All Over Creation: The Same but Different

Reruns on TV may be the same old thing, but onstage they show us something new

Double vision: Martin Burke in Fully Committed then (inset) and now
Double vision: Martin Burke in Fully Committed then (inset) and now
Photos courtesy of Kirk R. Tuck

Summer – it's always been the season of dread for the TV junkie in me. That's when new episodes from all the series dry up, and the cathode-ray landscape becomes a Sahara of reruns. Been there, seen that.

Although that's provided welcome incentive to get off the sofa and go catch some live drama, this past weekend Austin theatre looked to be taking its cue from the tube. All three productions I attended were reruns – each produced previously by the same theatre company, with the same director and same leading performer(s).

Now, remounts of stage productions are not unheard of in these parts – holiday hits like A Christmas Carol and The Santaland Diaries routinely get regifted December after December – but a cluster in late summer is something new, and it arrives as our theatre scene is seeing more reruns than ever. In just the past year, Austin Shakespeare revisited Hamlet, Hyde Park Theatre remounted Marion Bridge, Zach Theatre returned to The Laramie Project, Shrewd Productions revived MilkMilkLemonade, UpRise! Productions and Vortex Repertory brought back For Colored Girls Who Have Considered Suicide When the Rainbow Is Enuf, and Summer Stock Austin reprised A Year With Frog and Toad. That's on top of last week's trio: Glass Half Full Theatre's FupDuck, Tongue and Groove Theatre's Seven Wonders of the World (Plus One), and Zach Theatre's Fully Committed.

It'd be one thing if all those shows were paid for and in the can the way series episodes are, needing nothing but a flip of a switch for the original production to go back before the public, but theatre companies don't have it that easy. Any stage rerun requires the same resources and energy that the original production did – sometimes more. Even if costumes or sets have been preserved, casts have to be reassembled and rehearsed, crews have to move the sets in place and hang the lights, and everyone has to show up at the theatre every time the show is to be performed and make it happen all over again. It isn't simply re-running a show; it's re-building it, which demands something more than a casual impulse to revisit a production that somebody liked or plug a hole in the schedule with a known commodity. It needs the conviction that a show that was a hit before can be a hit again; or that one that wasn't a hit could be one if it were remounted and found its audience; or that a show that was timely when originally staged has developed a new resonance that should be explored today; or that a show just wasn't done, but it could be if the artists had a chance to dig a little deeper and mine more from it.

That's the most significant thing distinguishing reruns in theatre from their brethren on TV: They may replay the same story, told the same way by the same creative personnel, but they're not frozen the way that work on film or tape is. They're the same, but they're invariably different. It's the nature of the art form, which changes from performance to performance, the experience perpetually being altered, however subtly, by the efforts of the actors, the mood of the audience, and the energy exchanged between the two.

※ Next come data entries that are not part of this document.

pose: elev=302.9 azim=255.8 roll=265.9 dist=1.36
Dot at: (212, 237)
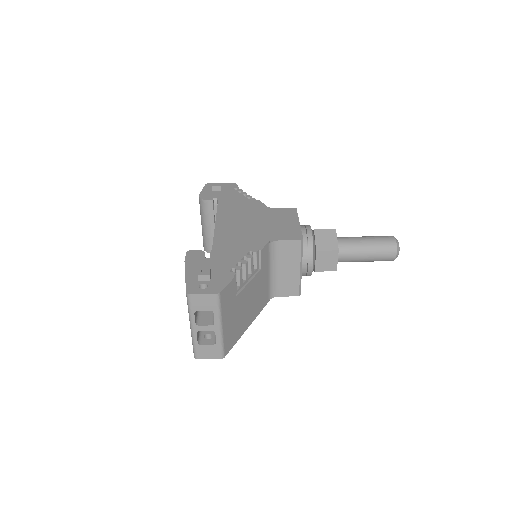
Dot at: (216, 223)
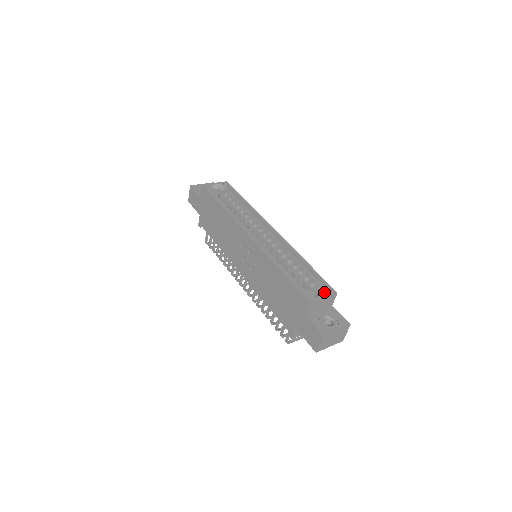
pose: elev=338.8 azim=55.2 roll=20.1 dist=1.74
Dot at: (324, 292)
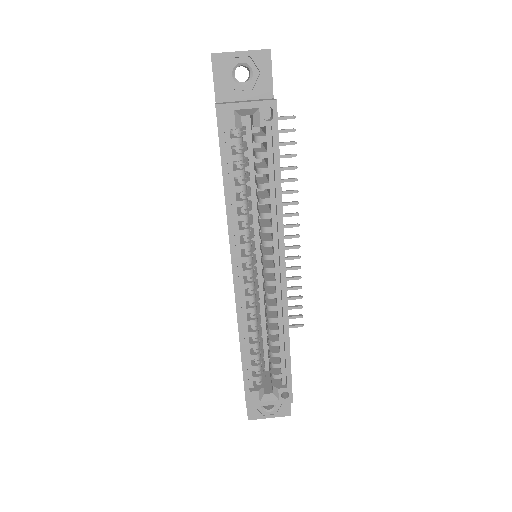
Dot at: (277, 396)
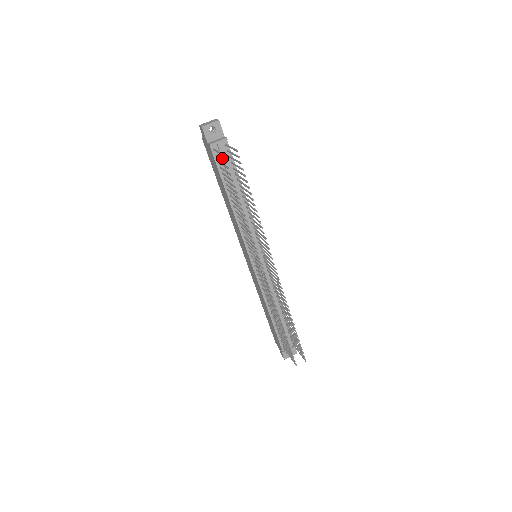
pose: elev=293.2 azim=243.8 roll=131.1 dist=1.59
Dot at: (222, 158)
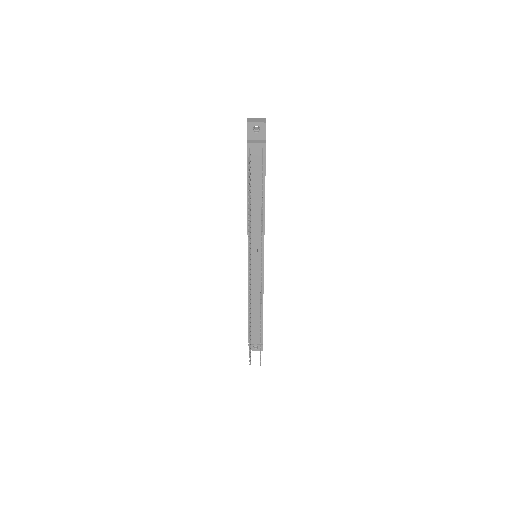
Dot at: occluded
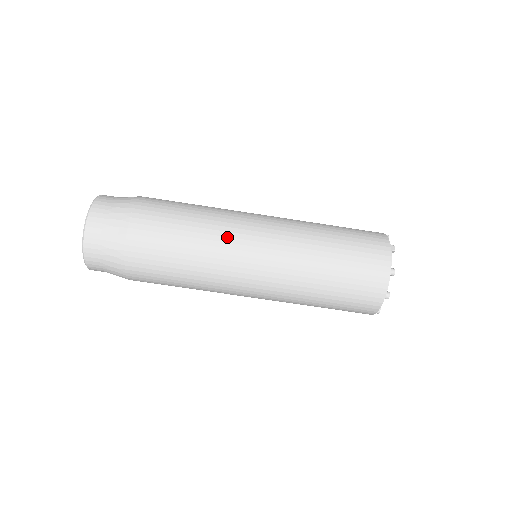
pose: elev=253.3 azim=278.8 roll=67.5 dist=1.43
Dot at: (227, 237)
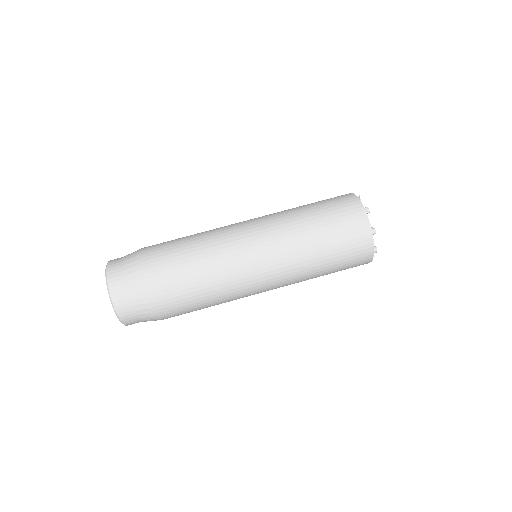
Dot at: (230, 262)
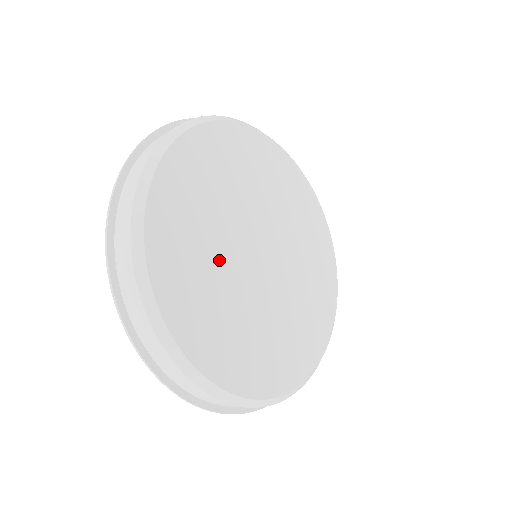
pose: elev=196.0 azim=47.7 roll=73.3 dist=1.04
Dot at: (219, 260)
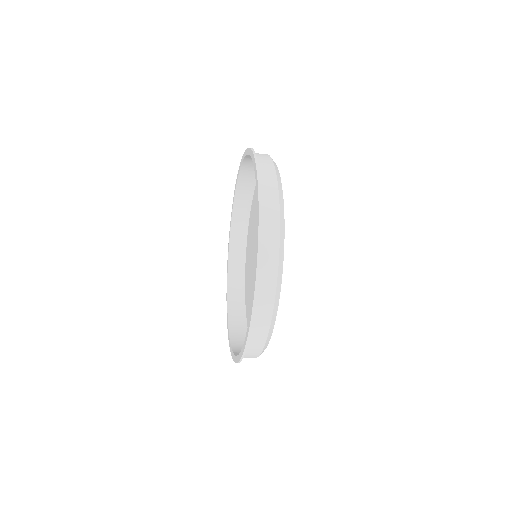
Dot at: occluded
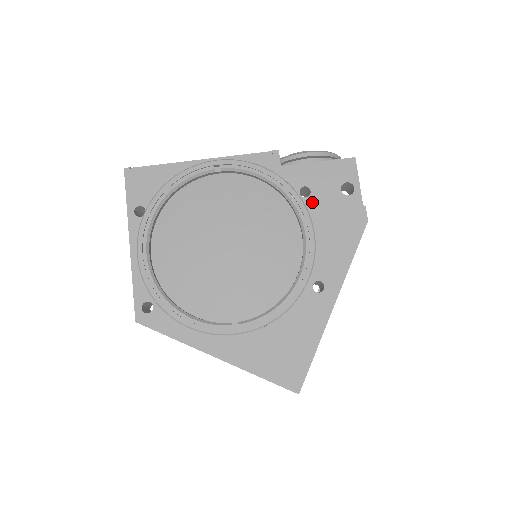
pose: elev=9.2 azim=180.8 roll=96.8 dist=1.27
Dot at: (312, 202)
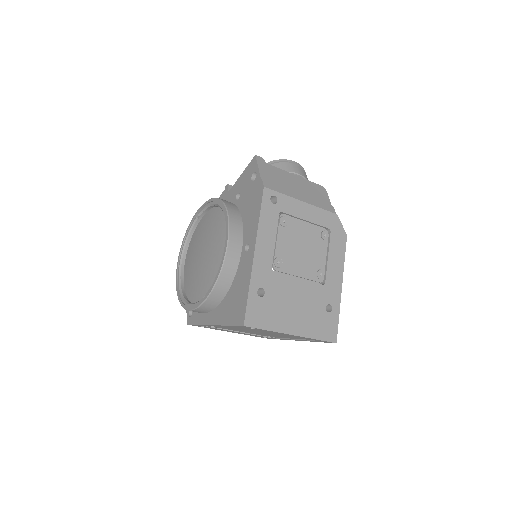
Dot at: (241, 199)
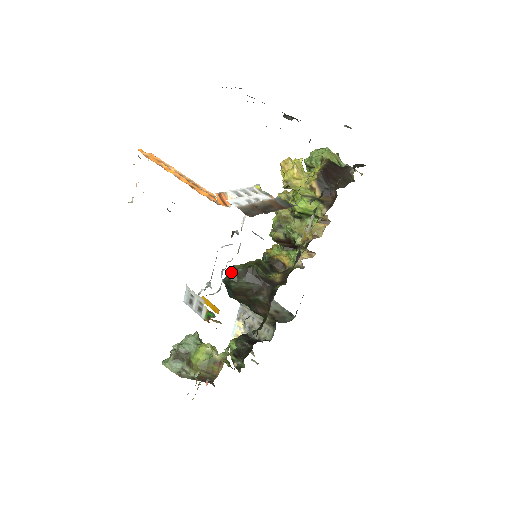
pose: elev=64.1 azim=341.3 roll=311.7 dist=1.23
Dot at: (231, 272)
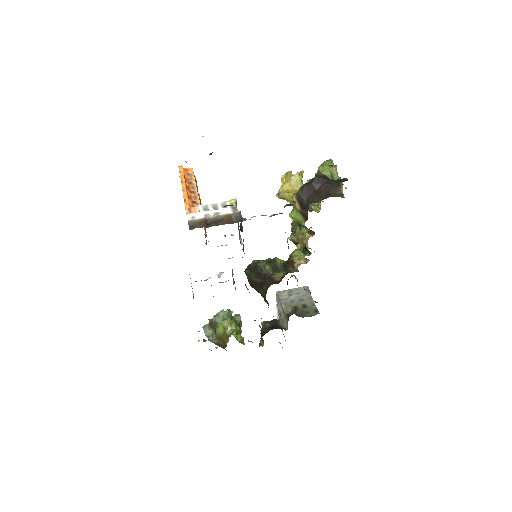
Dot at: (248, 266)
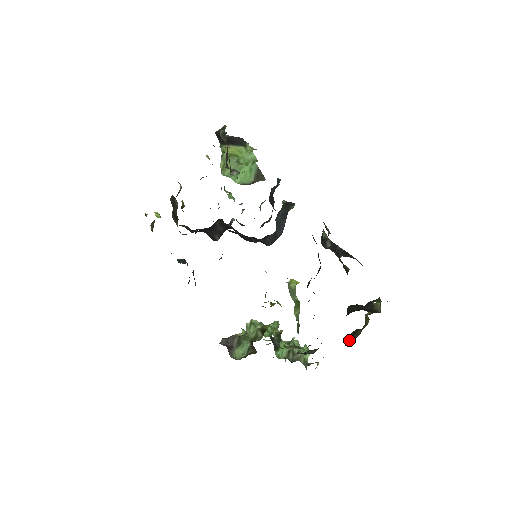
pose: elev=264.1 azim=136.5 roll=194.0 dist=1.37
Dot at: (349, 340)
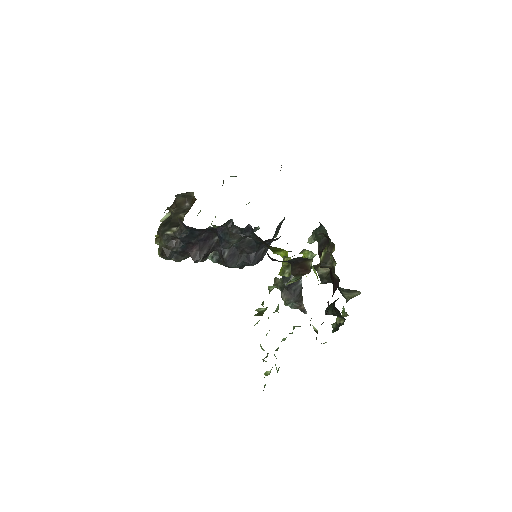
Dot at: occluded
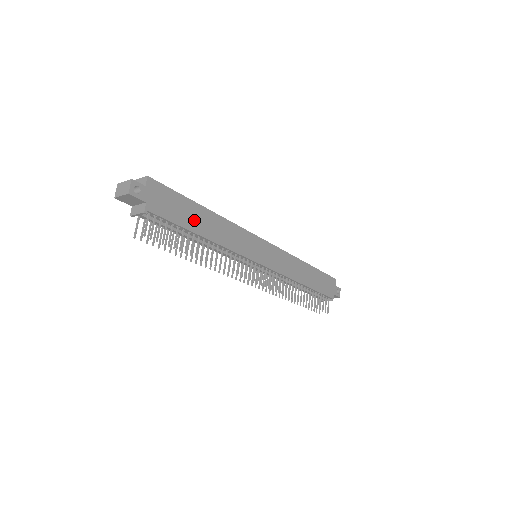
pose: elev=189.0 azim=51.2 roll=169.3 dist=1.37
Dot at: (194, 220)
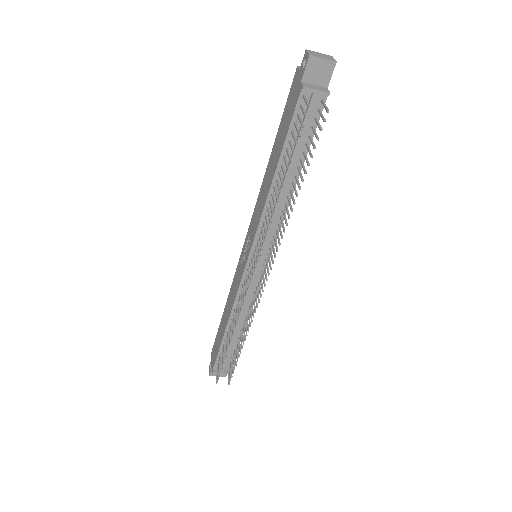
Dot at: occluded
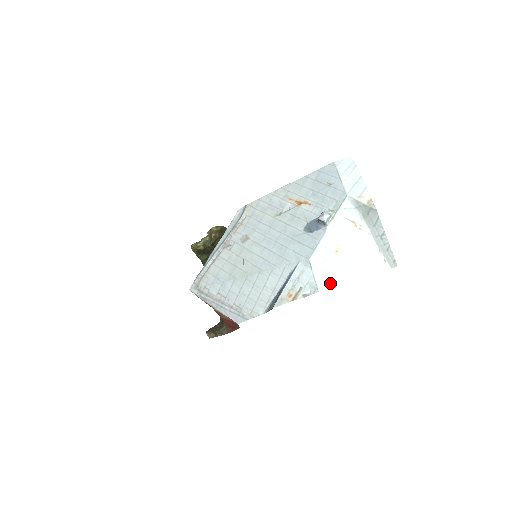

And if that's true within the run of a production, from one night to the next, how much more true must it be from one run to the next, when months or years may have passed between performances. Martin Burke is a very gifted actor and a very consistent one, especially in finding a character's heart in a heartbeat and expressing it with an unconstrained exuberance that gets the laugh right where it belongs time and time again. I have no doubt that much of what I guffawed at in Zach's current staging of Fully Committed is just what I guffawed at when I saw Burke do it in 2003. I could recognize certain choices and hear echoes of his earlier delivery. But I was also struck by a difference in the way he shifted among the 40 or so characters he's required to play; the lightning-flash transitions are now more confident and crisp – masterful in the way that comes with an actor's growth over nine years. That informed this rerun, as it does all such in the theatre. Time changes us, and that shapes and shades what an artist does onstage and how we perceive it from the house. When the artist is reworking material we've seen before, we have a chance to take the measure of time's alterations.

That's why I didn't mind seeing all reruns in the theatre last week and don't dread that more may be coming. They offer something new in the old, and in summer or any season, I'll gladly tune them in.